Copy out exactly the lines beginning with the one that contains "neck: (501, 321)" and ending at the last line of the listing, skipping any pictures.

(Beginning of Data records)

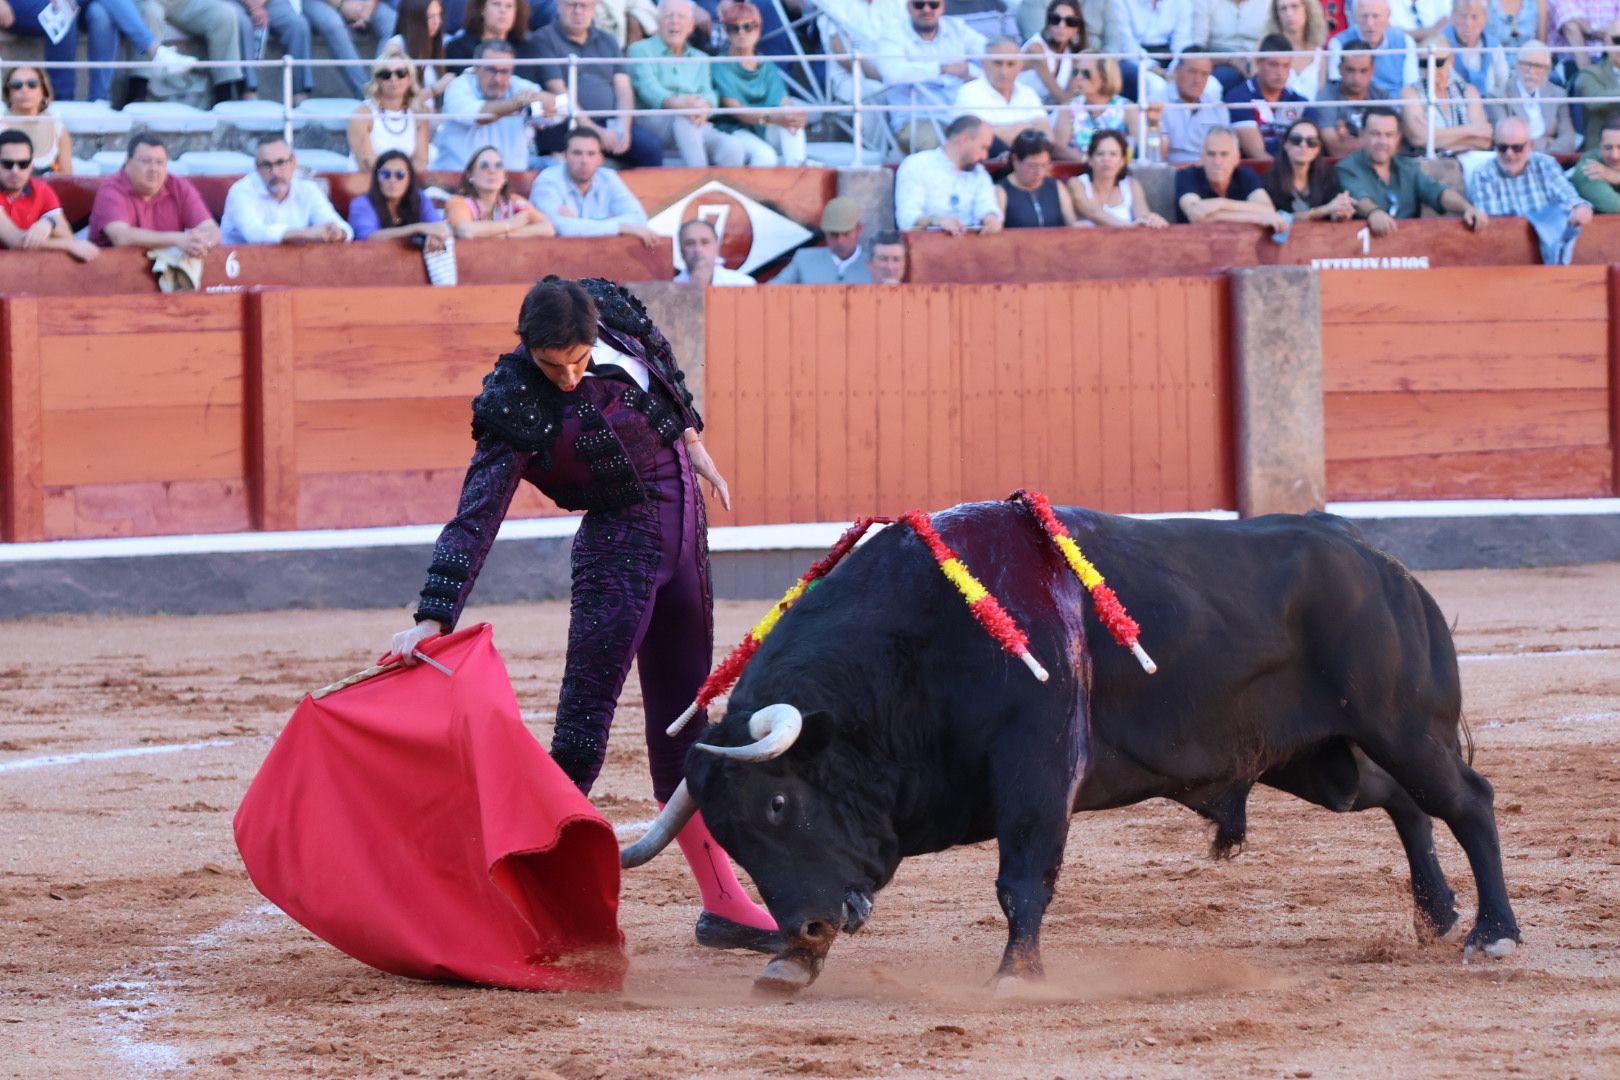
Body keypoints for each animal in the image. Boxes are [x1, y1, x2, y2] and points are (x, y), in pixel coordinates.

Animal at [638, 501, 1522, 990]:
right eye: (732, 835)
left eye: (780, 804)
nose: (808, 930)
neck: (912, 648)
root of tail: (1379, 560)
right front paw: (791, 965)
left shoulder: (1037, 764)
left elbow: (1022, 878)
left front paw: (1014, 977)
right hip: (1323, 760)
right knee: (1401, 799)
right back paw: (1438, 915)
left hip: (1402, 725)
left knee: (1468, 802)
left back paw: (1494, 935)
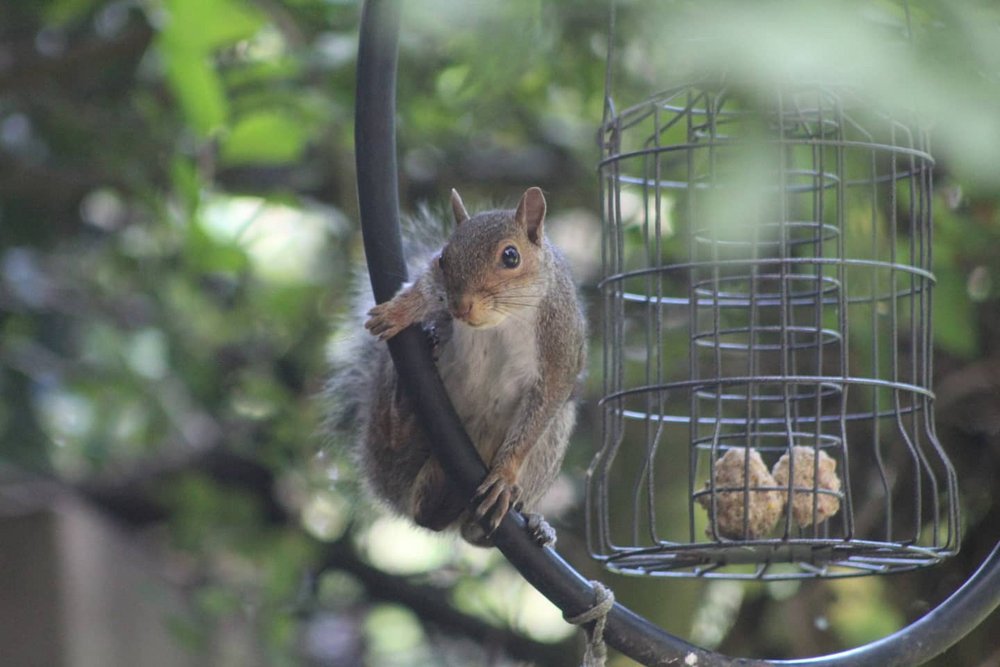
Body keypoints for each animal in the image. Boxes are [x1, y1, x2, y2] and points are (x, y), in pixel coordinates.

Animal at [332, 185, 584, 544]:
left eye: (511, 256)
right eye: (442, 259)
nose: (461, 306)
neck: (501, 321)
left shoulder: (559, 348)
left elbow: (539, 414)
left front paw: (504, 476)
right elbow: (427, 288)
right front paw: (401, 309)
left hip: (555, 435)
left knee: (470, 530)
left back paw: (531, 521)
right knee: (397, 442)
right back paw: (405, 401)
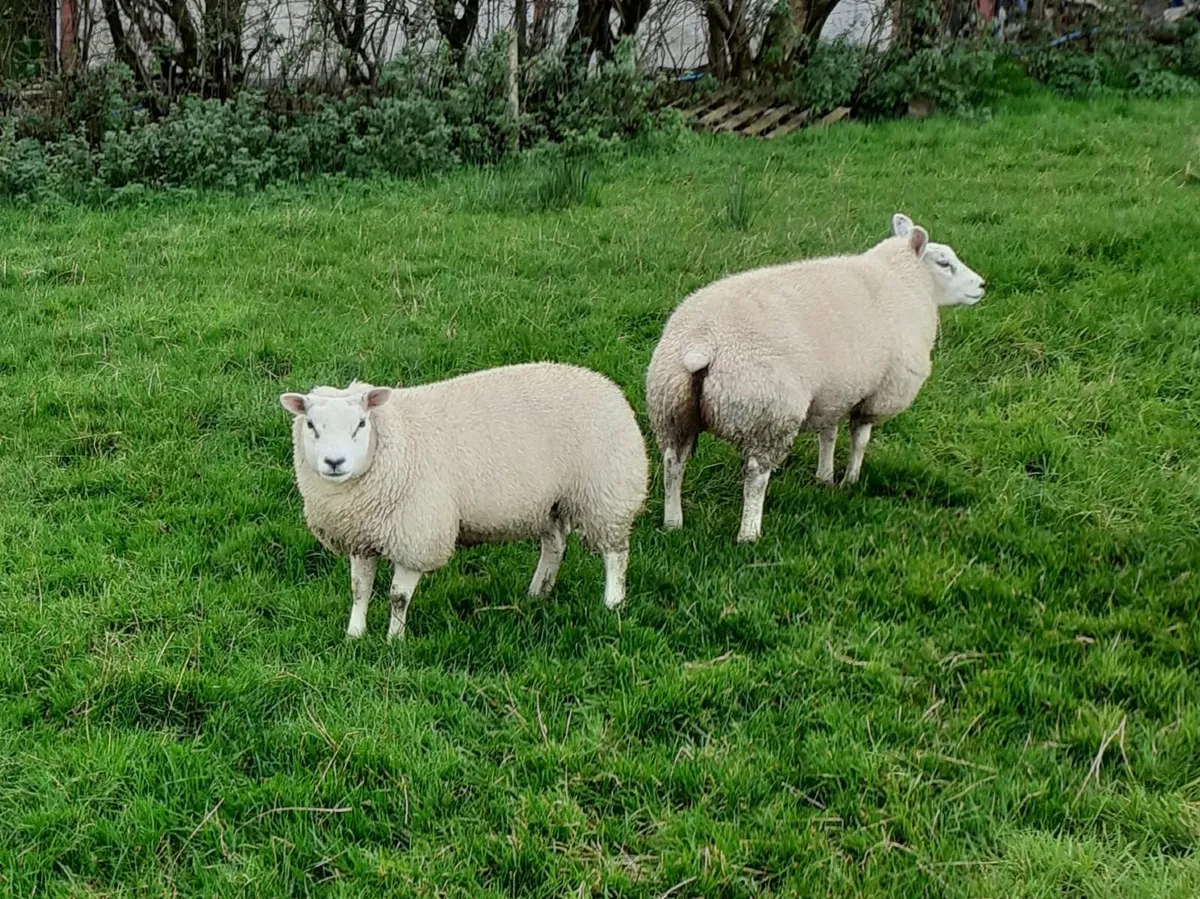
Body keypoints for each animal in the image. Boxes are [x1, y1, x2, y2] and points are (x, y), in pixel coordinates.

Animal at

(End of Data records)

- **Response to the exercise**:
neck: (501, 321)
left shoulder: (559, 348)
left elbow: (539, 414)
left front paw: (504, 476)
right elbow: (427, 288)
right front paw: (401, 309)
left hip: (555, 435)
left knee: (470, 530)
left back paw: (531, 521)
right knee: (397, 442)
right back paw: (405, 401)
Body keypoints for each animal in the image. Boxes are [x1, y1, x2, y2] and points are (x, y), in pixel coordinates.

Animal at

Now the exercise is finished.